When the board mandates a change from the baseline, the structured change control process outlined by Nevin, captures the essential steps as well. The critical piece that often gets overlooked, however, is the impact assessment phase, specifically ensuring that all downstream dependencies are mapped before approval is finalized. A change that seems minor in scope can have cascading effects on verification and validation activities, regulatory submissions, and manufacturing documentation, such as the BOM. AT644 even highlights this point, linking changes to corrective or preventative actions and maintaining detailed change an paper trail suitable for audits, properly protecting the team. Ultimately, the monitoring and controlling process works best when it is deeply integrated with change management, risk management, and stakeholder communication, creating a closed loop system where information flows freely across all workstreams. 


 
Posted : 29/03/2026 4:01 pm
(@shreya)
Posts: 69
Trusted Member
 

I like the points about traceability and feedback loops, but one thing I think is also important is the use of real-time monitoring dashboards and leading indicators, not just lagging ones like completed milestones or errors. For example, tracking trends such as increasing response times, small deviations in test results, or delays in intermediate tasks can help identify issues before they become major problems.
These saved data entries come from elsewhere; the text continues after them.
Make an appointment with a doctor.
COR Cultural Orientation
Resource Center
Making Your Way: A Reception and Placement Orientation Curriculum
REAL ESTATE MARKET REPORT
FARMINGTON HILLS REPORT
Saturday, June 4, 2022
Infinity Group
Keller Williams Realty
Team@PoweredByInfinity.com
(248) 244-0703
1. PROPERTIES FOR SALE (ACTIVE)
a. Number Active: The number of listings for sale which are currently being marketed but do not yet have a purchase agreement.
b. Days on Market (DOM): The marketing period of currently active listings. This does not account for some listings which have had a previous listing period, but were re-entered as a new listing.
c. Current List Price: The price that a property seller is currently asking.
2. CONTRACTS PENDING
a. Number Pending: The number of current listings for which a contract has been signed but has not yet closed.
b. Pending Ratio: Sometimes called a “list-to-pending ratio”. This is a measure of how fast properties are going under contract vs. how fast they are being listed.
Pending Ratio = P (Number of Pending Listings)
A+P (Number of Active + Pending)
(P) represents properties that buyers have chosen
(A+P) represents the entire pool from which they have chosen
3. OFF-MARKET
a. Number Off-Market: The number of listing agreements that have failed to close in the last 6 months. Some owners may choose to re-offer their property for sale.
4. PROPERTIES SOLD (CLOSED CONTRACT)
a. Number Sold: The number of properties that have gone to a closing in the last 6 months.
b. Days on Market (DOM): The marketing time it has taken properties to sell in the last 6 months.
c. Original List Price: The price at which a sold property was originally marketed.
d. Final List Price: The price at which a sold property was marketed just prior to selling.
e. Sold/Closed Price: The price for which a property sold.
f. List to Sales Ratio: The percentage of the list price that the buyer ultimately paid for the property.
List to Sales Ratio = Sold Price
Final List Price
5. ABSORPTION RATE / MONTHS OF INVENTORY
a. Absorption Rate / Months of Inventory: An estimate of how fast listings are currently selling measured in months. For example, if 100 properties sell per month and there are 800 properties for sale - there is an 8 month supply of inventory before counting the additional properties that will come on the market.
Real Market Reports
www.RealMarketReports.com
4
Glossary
In terms of implementing changes from the board, I think something that could strengthen the process is impact simulation or scenario modeling. Instead of only assessing impact qualitatively, teams could model how a change affects timelines, resources, or downstream testing to make more data-driven decisions before approval.

Also, something I’ve been thinking about is how to balance thorough monitoring with efficiency. At what point does too much documentation or tracking start slowing down progress rather than helping it? It seems like finding that balance is just as important as the monitoring itself.